Tra un dritto e un rovescio, un pallonetto e una voleè, ma soprattutto nei cambi di campo, capitava che ne parlassimo:
“Emilio, com’era questo salentino-tedesco?”
Io so che quando era preside a Lecce pretese che – bandendo concorsi – andassero i vincitori alla Facoltà di Lettere – si impose per esempio con Maria Corti e così per Mario Marti, insomma decisamente più bravi. Filologo rigoroso, rigido, uno che aveva frequentato l’Accademia di Lucugnano con Girolamo Comi, uno che veniva dalla gavetta, uno che era convinto che il Sud ha gente sì molto creativa, ma troppo pasticciona. Raffaele Spongano aveva dei principi ferrei, un rigore calvinista. Tu pensa che una volta prese in fallo il famoso Francesco Flora, suo collega all’Università di Bologna, uno che a quel tempo era considerato tra i primissimi critici letterari. Spongano era correlatore e chiese a Flora di leggere ad alta voce una tesi di laurea che presentava una ragazza. Flora lesse e rabbrividì. La tesi era copiata di sana pianta. Flora era bravo e preparato ma non gli passava manco pp’a capa di seguire gli studenti nel corso dei lavori di redazione.

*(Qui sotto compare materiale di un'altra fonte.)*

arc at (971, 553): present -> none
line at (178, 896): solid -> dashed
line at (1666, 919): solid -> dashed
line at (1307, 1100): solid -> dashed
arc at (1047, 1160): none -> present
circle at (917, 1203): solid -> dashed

A dire il vero noi studenti bolognesi mal sopportavamo Spongano, il terrone germanico. Dicevamo tra noi, ma questo qui non è meridionale? E allora da dove gli viene tutto questa intransigenza, quest’essere uomo tutto di un pezzo. Questo non accettare nessun compromesso. Ma esistono davvero dei meridionali così?, ci chiedevamo stupefatti, schiavi dei pregiudizi e del cliché di scansafatiche. E allora, si malignava, perché non se ne tornano nel loro paese e mettono in riga tutti gli altri, invece di venire a rompere le balle qui da noi.
Ovviamente eravamo ragazzi, e non avevamo neppure un’esatta cognizione geografica delle regioni meridionali. Io dico che se la Puglia è ricca è perché ci sono uomini come lui, ma oggi posso affermare con cognizione di causa che se nascono uomini come lui è perché il Salento e le terre circostanti sono paesi belli e polverosi, fatti di tufo che si sgretola; paesi dove la gente è abituata a combattere per vincere la fame e le malattie, un paese così ti tempra e Spongano era un uomo temprato, così come, ad esempio, Sansone. Sono due giganti, e non da meno sono i loro allievi Tateo, Leone de Castris, Marti, Valli e Rizzo. Quando vengo giù da voi mi si allarga il petto a pensare a ciò che quel mondo esotico ha offerto ai suoi figli e soffro del fatto che nel nord nessuno, o pochissimi, conoscono la vera autentica mentalità meridionale, che offre valori e tradizioni nobili e antiche, di cui si sono nutriti gli uomini che ho citato.
Io amo molto il Salento, amo il mare il pesce andare in barca, sono innamorato di Otranto e Castro e Porto Badisco, Leuca e Gallipoli, tutti luoghi pieni di odori, di sentimento, di sensualità. Pur essendo settentrionale, non amo la freddezza del nord, la vita glaciale che ti riporta al clima svizzero.
E continua l’allievo bolognese, Emilio Pasquini, nei games dispari, tra gli hu hu delle tortore tugliesi, le bevute d’acqua minerale, gli asciugamani intrisi di sudore, la lunga sviolinata del suo maestro, il rigorosissimo e severissimo professore salentino-tedesco Raffaele Rosario Spongano, la cui grandezza umana, l’integrità morale, etica e professionale, è praticamente sconosciuta alla maggior parte dei suoi conterranei, così come il valore filologico e letterario, dai “Ricordi” di Guicciardini alle indagini critiche sulla poesia del Parini, dallo studio di un capitolo di storia della nostra prosa d’arte, alle prime interpretazioni dei Promessi Sposi (1947), dalla prosa di Galileo alle “Nozioni ed esempi di metrica italiana”.